Leslie went back to the piano with that peculiarly graceful motion of hers, and touched a note or two.

"Were there no letters this morning, dear?" she asked.

"Letters?" Lisle put his hand to his forehead as if rudely called back to earth from the empyrean. "Letters? No. Yes, I forgot. There was one. It was from Ralph Duncombe."

Leslie turned her head slightly, and the rather thick brows which helped the eyes in all their unconscious mischief straightened.

"From Ralph? What does he say?"

"I don't know," replied Lisle, placidly. "I can never read his letters; he writes so terribly plain a hand; its hardness jars upon me. I have it—somewhere?"

He searched his pockets reluctantly.

"No, I must have lost it. Does it matter very much?"

Leslie laughed softly.

"I don't know; but one generally likes to know what is in a letter."

"Well, then, I wish I could find it. I told the postman when he gave it to me that I should probably lose it, and that he had better bring it on to the house; but—well, I don't think he understood me. I often think that we speak an unknown language to these country people."

"Perhaps he did not hear you," said Leslie. "Sometimes, you know, dear, you think you have spoken when you have not uttered a word, but only thought."

"I dare say," he assented, dreamily. "Now I come to think of it, I fancy Duncombe said he was coming down here——."

The slender white hands which had been touching the keys caressingly stopped.

"Coming here, papa!"

"Yes. I think so.
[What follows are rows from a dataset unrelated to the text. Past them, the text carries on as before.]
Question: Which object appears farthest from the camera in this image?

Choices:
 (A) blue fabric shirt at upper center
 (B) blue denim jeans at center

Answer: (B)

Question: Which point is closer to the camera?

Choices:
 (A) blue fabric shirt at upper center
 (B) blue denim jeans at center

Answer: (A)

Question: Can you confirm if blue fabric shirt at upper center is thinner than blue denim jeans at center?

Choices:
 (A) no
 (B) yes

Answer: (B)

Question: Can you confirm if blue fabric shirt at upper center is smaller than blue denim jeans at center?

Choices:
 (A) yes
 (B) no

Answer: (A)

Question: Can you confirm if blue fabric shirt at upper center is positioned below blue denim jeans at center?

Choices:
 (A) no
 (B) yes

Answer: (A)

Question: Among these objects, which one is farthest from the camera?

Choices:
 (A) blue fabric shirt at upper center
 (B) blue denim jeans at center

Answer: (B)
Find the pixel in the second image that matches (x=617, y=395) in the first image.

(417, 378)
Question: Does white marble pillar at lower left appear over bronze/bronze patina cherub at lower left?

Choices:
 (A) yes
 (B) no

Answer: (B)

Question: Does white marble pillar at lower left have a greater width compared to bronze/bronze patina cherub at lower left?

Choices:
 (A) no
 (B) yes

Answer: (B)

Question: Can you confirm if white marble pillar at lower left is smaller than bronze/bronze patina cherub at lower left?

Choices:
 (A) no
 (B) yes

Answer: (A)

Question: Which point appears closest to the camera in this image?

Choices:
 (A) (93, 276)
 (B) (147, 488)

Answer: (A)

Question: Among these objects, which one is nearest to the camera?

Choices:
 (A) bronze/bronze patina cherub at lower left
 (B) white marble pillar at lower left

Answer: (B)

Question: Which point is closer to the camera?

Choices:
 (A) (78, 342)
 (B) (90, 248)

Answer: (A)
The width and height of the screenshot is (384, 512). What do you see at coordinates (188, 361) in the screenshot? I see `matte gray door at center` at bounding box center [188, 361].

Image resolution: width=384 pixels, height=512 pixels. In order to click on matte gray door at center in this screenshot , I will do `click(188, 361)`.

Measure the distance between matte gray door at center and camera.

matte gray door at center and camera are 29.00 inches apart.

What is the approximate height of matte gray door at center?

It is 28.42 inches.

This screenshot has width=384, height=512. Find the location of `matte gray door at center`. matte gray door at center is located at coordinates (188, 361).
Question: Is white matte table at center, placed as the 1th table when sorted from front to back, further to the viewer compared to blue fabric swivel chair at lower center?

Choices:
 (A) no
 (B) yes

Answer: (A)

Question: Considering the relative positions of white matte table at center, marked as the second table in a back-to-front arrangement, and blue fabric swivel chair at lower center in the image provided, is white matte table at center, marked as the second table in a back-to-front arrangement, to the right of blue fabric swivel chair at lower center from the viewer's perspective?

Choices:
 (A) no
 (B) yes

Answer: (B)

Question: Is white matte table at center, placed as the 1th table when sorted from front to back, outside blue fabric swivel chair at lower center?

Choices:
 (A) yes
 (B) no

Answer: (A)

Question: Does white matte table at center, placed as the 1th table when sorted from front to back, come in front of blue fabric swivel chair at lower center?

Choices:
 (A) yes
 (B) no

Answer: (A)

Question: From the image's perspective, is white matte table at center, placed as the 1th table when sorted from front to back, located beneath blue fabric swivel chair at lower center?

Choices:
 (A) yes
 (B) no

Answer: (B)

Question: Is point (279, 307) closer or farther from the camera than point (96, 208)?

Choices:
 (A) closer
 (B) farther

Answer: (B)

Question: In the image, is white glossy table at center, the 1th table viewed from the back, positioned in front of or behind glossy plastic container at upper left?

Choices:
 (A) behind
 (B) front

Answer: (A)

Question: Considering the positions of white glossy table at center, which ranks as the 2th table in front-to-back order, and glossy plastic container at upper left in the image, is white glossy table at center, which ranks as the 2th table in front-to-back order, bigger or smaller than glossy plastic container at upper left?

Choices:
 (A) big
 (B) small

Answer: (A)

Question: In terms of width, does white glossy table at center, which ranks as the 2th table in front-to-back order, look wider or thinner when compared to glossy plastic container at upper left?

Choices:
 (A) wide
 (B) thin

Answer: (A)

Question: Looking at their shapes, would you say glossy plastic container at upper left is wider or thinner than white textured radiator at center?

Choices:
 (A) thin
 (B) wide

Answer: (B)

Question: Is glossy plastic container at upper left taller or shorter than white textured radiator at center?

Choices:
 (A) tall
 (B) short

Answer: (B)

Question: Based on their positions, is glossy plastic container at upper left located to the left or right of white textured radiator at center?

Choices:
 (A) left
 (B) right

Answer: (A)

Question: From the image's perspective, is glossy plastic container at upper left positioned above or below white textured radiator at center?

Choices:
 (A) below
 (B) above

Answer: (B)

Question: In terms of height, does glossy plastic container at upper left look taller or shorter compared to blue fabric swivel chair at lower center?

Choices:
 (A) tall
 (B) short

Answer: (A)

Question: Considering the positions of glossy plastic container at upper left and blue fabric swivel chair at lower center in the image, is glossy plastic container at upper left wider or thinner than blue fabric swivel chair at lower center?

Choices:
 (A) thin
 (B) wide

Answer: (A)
I'm not sure. Now, what could I have done with that letter?"

He made another search, failed to find it, shook his head as if dismissing the subject, and resumed his "work."
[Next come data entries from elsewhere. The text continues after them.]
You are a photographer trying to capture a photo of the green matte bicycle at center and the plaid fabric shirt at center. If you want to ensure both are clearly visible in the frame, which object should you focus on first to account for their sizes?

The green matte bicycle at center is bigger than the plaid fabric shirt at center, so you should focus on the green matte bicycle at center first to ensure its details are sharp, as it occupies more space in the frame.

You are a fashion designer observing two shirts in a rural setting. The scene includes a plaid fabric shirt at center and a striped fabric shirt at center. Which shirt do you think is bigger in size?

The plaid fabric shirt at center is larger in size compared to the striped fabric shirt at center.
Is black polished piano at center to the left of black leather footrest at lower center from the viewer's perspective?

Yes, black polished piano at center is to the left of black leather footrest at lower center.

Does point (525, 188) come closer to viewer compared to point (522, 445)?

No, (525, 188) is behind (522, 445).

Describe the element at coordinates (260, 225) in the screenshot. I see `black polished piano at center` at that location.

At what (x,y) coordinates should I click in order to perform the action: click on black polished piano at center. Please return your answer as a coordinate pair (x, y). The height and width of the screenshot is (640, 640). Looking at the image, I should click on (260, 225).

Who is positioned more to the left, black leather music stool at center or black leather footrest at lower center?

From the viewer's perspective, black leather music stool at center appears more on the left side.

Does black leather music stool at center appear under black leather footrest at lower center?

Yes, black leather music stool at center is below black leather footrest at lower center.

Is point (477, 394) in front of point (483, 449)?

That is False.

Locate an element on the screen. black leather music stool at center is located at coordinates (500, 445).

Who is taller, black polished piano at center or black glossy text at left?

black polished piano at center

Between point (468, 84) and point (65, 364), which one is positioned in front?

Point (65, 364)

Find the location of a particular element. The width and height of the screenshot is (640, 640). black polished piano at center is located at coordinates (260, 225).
Leslie struck a chord, and opened her lips to sing, when the sound of the wheels belonging to the one fly in the place came down the uneven street. She paused to listen, then leaned sideways and looked through the window.

"The station fly!" she said. "And it has stopped at Marine Villa, papa. It must be another visitor. Fancy two visitors at the same time in Portmaris! It will go wild with excitement."
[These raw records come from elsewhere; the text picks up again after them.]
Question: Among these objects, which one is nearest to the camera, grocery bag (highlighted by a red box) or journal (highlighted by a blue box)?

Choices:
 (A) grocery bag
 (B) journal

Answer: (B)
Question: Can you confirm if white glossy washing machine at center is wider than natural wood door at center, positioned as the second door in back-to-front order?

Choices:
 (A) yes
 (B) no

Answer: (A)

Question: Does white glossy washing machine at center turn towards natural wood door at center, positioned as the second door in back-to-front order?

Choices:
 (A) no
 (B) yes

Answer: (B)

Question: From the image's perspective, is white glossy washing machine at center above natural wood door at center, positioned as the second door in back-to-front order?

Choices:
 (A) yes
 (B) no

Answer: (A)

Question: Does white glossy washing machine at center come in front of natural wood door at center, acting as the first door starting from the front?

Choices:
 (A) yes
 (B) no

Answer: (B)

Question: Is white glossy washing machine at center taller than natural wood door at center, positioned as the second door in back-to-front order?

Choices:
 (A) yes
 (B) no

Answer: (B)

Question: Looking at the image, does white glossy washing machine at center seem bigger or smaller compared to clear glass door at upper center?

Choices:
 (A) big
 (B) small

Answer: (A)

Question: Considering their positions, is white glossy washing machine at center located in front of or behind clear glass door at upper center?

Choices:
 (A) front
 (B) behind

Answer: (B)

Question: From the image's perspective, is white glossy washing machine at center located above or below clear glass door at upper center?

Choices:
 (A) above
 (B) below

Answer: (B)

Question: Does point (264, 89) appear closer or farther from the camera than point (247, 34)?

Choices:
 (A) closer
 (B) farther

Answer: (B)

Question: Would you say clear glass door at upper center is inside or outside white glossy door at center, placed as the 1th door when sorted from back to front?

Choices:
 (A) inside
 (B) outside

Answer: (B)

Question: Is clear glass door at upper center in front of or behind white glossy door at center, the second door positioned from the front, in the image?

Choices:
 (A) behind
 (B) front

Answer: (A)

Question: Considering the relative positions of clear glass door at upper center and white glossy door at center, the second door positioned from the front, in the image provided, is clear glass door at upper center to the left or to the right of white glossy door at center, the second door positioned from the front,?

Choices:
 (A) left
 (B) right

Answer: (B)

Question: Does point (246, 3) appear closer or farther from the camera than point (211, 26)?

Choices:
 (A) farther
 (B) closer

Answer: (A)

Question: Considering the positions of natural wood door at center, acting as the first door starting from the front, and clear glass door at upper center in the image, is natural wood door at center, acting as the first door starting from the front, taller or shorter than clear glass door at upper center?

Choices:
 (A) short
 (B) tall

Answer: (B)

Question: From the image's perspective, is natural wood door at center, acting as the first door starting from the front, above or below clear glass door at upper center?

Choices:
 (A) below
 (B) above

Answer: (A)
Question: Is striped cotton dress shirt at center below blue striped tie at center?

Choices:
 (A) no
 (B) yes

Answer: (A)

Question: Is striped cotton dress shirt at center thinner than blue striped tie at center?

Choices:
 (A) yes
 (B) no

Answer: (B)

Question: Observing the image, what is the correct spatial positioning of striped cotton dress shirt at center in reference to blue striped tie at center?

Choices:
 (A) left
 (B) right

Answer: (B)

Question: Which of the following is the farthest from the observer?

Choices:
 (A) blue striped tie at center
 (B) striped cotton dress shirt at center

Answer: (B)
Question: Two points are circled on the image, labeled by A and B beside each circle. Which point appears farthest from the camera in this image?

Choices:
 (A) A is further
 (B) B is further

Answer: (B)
The cranky vehicle had pulled up at the opposite cottage, and Leslie, with mild, very mild, curiosity, got up from the piano and went to the window.

As she did so a man dressed in soft tweed got down from beside the driver, opened the fly-door, and gave his arm to a young man whose appearance filled Leslie's heart with pity; for he was a cripple. His back was bent, his face pale and gentle as a woman's, marked with lines which were eloquent of weary days, and still more weary nights; and in the dark eyes was that peculiar expression of sadness which a life of pain and suffering patiently borne sets as a seal.

The young fellow leaned on his stick and the man's arm, and looked round him, and his eye, dark and full of a soft penetration, fell upon the lovely face at the opposite window.

Leslie drew back, when it was too late, and breathed an exclamation of regret.

"Oh, papa!"

"What is the matter?" asked Lisle, vacantly.

"I am sorry!" she said. "He will think I was staring at him—and so I was. And that will seem so cruel to him, poor fellow."

"What is cruel? which poor fellow?" demanded Lisle with feeble impatience.

"Some one who has just got out of the fly, dear; a cripple, poor fellow; and he saw me watching him." And she sighed again.

"Eh?" said Lisle, as if he were trying to recollect something. "Ah, yes, I remember. Mrs. Whiting told me that he was expected some time to-day; they had a telegram saying he was coming."

"He? Who?" said Leslie, going back to the piano.

"Who?" repeated Lisle, as if he were heartily sorry he had continued the subject. "Why, this young man. Dear me, I forget his name and title——."

"Title? Poor fellow! Is he a nobleman, papa? That makes it seem so much worse, doesn't it?"

Lisle looked round at her helplessly.

"Upon my word, my dear," he said, "I do not wish to appear dense, but I haven't the least idea of what you are talking about, and——," he went on more quietly, as if he feared she were going to explain, "it doesn't matter. Pray sing something, and—and do not let us worry about things which do not concern us."

Leslie began to sing without another word.